Work instructions.
Your answer should consist solely of the lines from the first line of the data through the line with "histopathology image reveals", each reproduced exactly.

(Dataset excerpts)
-*-
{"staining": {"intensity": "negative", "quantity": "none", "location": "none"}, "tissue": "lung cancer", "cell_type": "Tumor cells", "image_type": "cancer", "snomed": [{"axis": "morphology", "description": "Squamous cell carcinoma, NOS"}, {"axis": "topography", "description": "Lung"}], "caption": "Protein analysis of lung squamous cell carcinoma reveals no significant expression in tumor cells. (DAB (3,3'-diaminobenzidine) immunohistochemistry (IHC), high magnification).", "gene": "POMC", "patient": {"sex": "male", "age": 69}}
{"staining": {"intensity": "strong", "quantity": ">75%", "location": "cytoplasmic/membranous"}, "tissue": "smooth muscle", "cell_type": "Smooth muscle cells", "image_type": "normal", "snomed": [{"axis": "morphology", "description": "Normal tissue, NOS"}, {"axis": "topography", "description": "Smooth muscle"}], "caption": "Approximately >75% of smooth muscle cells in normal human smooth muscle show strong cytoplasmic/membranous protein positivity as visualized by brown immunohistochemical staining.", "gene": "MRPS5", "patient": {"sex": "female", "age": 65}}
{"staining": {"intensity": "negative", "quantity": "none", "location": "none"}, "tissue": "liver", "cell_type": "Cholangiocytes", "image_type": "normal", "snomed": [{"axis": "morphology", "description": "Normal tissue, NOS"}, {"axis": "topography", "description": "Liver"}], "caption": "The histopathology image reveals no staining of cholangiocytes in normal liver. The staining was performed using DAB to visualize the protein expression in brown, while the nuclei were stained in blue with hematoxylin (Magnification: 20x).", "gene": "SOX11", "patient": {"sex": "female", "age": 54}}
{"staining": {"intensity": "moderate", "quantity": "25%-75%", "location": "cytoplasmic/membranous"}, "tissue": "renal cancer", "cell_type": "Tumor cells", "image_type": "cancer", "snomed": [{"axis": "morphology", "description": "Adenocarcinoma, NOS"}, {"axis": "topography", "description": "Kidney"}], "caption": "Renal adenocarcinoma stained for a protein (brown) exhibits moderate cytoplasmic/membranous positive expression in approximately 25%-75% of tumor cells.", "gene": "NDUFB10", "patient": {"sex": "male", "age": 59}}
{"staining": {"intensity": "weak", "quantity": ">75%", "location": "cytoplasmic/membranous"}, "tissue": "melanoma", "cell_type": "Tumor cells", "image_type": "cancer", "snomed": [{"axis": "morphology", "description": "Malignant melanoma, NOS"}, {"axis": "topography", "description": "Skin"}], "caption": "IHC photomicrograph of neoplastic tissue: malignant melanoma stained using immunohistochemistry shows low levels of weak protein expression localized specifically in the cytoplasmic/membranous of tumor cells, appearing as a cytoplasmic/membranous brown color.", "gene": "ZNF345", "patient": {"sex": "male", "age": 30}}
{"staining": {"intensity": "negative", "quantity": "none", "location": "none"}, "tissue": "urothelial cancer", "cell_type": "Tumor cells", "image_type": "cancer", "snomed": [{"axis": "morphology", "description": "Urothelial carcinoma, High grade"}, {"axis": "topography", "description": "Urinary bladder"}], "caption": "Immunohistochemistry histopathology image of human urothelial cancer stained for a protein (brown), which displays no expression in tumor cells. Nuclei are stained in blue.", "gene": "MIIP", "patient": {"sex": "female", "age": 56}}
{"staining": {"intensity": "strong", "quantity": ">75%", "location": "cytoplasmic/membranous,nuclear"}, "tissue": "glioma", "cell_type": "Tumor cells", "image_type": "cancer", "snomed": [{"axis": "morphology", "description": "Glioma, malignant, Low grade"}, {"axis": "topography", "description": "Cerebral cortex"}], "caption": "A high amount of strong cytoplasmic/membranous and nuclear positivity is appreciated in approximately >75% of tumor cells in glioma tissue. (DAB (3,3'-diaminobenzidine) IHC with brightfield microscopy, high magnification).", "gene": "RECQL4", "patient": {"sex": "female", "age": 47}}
-*-
Solution to this exercise.
{"staining": {"intensity": "negative", "quantity": "none", "location": "none"}, "tissue": "lung cancer", "cell_type": "Tumor cells", "image_type": "cancer", "snomed": [{"axis": "morphology", "description": "Squamous cell carcinoma, NOS"}, {"axis": "topography", "description": "Lung"}], "caption": "Protein analysis of lung squamous cell carcinoma reveals no significant expression in tumor cells. (DAB (3,3'-diaminobenzidine) immunohistochemistry (IHC), high magnification).", "gene": "POMC", "patient": {"sex": "male", "age": 69}}
{"staining": {"intensity": "strong", "quantity": ">75%", "location": "cytoplasmic/membranous"}, "tissue": "smooth muscle", "cell_type": "Smooth muscle cells", "image_type": "normal", "snomed": [{"axis": "morphology", "description": "Normal tissue, NOS"}, {"axis": "topography", "description": "Smooth muscle"}], "caption": "Approximately >75% of smooth muscle cells in normal human smooth muscle show strong cytoplasmic/membranous protein positivity as visualized by brown immunohistochemical staining.", "gene": "MRPS5", "patient": {"sex": "female", "age": 65}}
{"staining": {"intensity": "negative", "quantity": "none", "location": "none"}, "tissue": "liver", "cell_type": "Cholangiocytes", "image_type": "normal", "snomed": [{"axis": "morphology", "description": "Normal tissue, NOS"}, {"axis": "topography", "description": "Liver"}], "caption": "The histopathology image reveals no staining of cholangiocytes in normal liver. The staining was performed using DAB to visualize the protein expression in brown, while the nuclei were stained in blue with hematoxylin (Magnification: 20x).", "gene": "SOX11", "patient": {"sex": "female", "age": 54}}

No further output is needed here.